How cleanup works and why it might not delete snapshots older than the defined retention in CPM 3.0 and above

How cleanup works and why it might not delete snapshots older than the defined retention in CPM 3.0 and above

Background

This KB Article will explain how the cleanup process works and why sometimes cleanup might not delete old snapshots 

It includes following sections:
  1. About the cleanup process
  2. Why Cleanup might not delete old snapshots
  3. Examples

About the cleanup process

The way cleanup works is that it runs periodically as defined under general setting, when you click 'run ASAP' for a policy or when clicking on 'cleanup now' in the cleanup tab:

  

When it runs it checks how many successful backups records there are and compares that with the configured generation to save in the relevant policy.
  

N2WS removes the snapshots related to the backup records in accordance with defined retention policies, so only snapshot older then the generation to save will be removed.

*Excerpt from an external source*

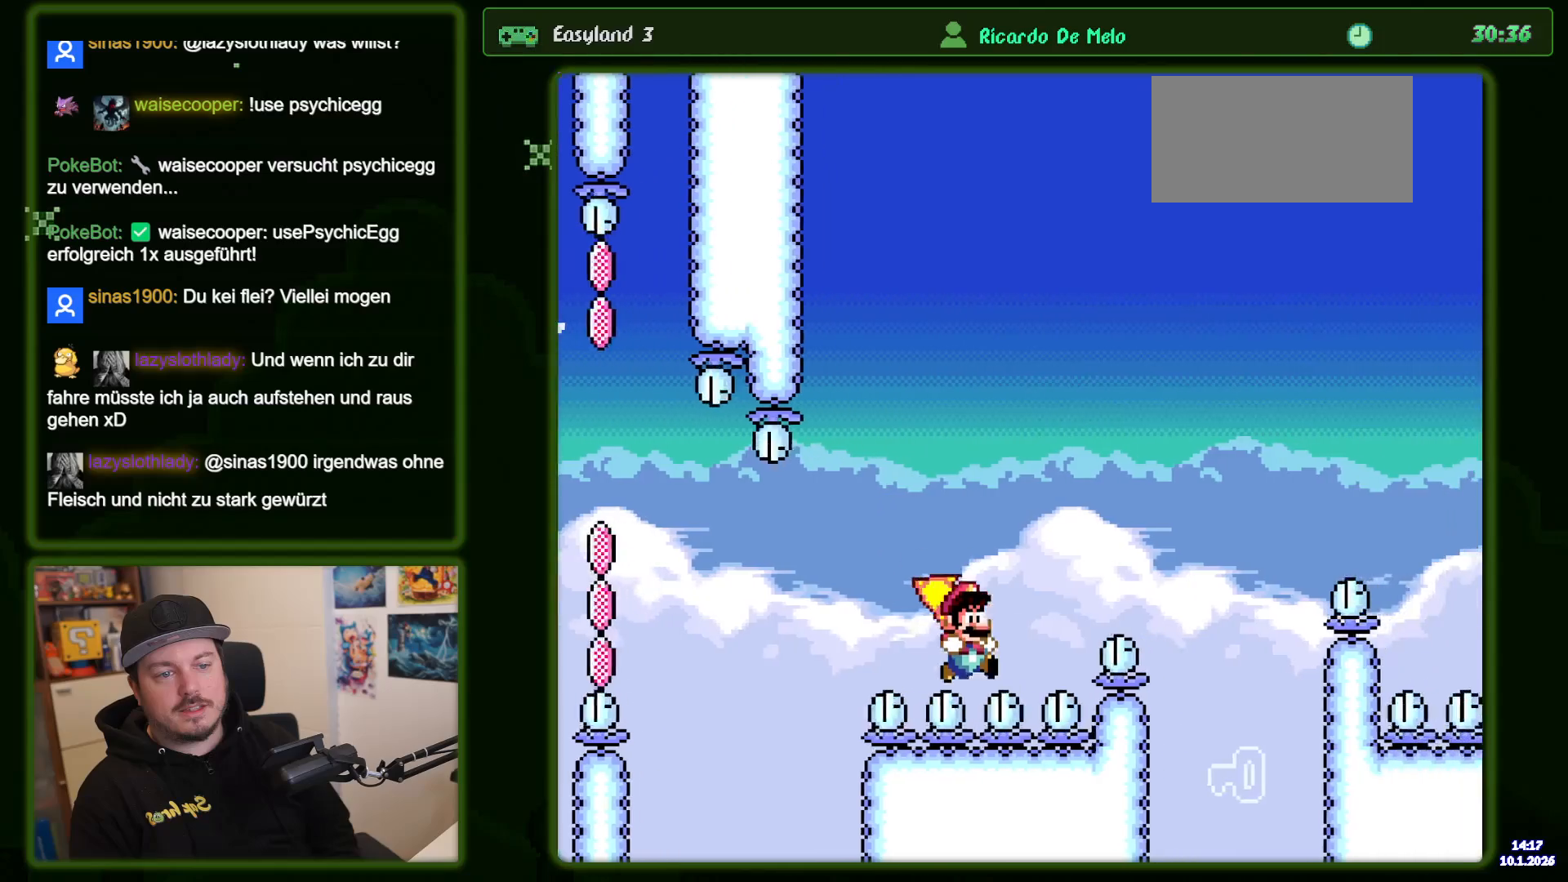
{"dt_ms": 500, "buttons": ["Y"], "events": [[83, "DPAD_RIGHT", "up"], [117, "B", "down"], [367, "B", "up"]]}
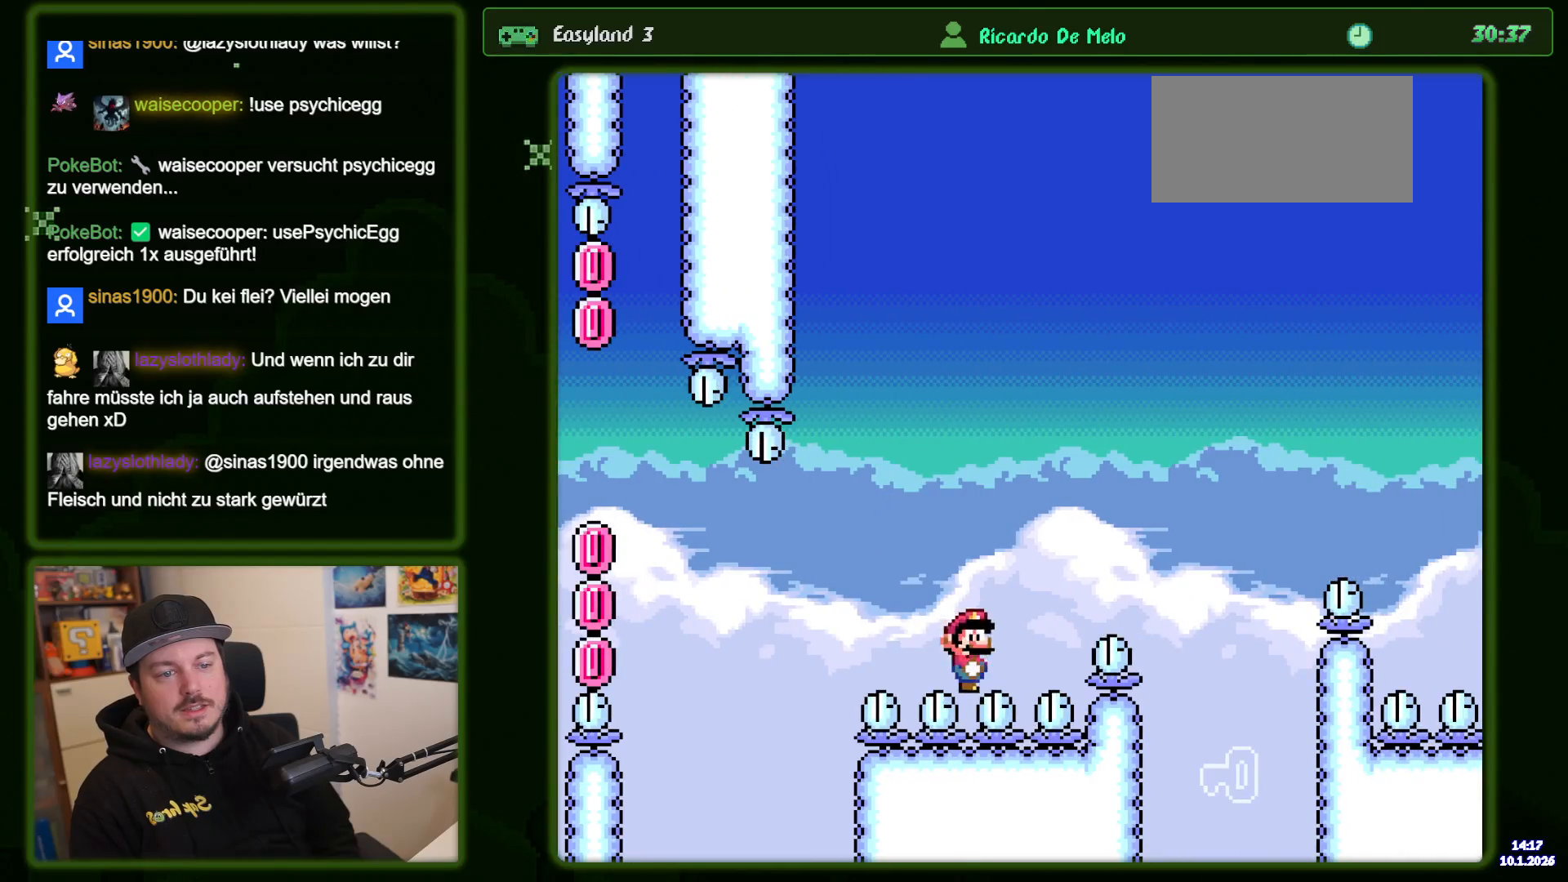
{"dt_ms": 500, "buttons": ["B", "Y", "DPAD_RIGHT"], "events": [[233, "DPAD_RIGHT", "down"], [367, "B", "down"]]}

However, only successful backups records are counted towards the retention check (when deciding if cleanup is needed), 
And N2WS will cleanup records older then the oldest successful record that is still in retention

This is to make sure that you have enough successful backups as defined in your policies.
 
It is crucial to understand what a "successful backup" is.
A "successful backup" is a backup that has both completed backup and replication/DR of all its snapshots without issues.
If a single snapshot in a policy that backups 100 volumes fails, this backup won't count.
If this continues, you may end up with a larger than expected amount of snapshots in your account and a heavier bill from AWS as a result.

Note about initial AMI's
If you a have backup target configured as 'snapshots with initial AMI' (default for Windows),
Then the initial AMI is rotated based on the configuration in General settings -> Cleanup tab -> Rotate Single AMIs.
It is important to understand that when an AMI is rotated, then the old AMI is not automatically deleted, It will be deleted when the depended snapshots are cleaned up according to retention. So if you have 4 backup records between the old AMI and new one, the old AMI will be deleted when those 4 backup records are cleaned up.


Why Cleanup might not delete old snapshots

By default, only backups with a status "Backup Successful" are counted towards retention:
  

You can change this behavior by changing the "backup is successful when" setting in the "more options" screen of a policy,
Change it to "Snapshot successful with possible VSS or script Failure.". 
  

Then click the save button.
  

If you'll select the second option, backups that are "Partially Successful" due to VSS will now count as well:


Please keep in mind, that if you choose to ignore the output of scripts/VSS, you may end up with snapshots that are only crash-consistent instead of Application consistent.
It is recommended to resolve your problems with scripts/VSS instead of ignoring them.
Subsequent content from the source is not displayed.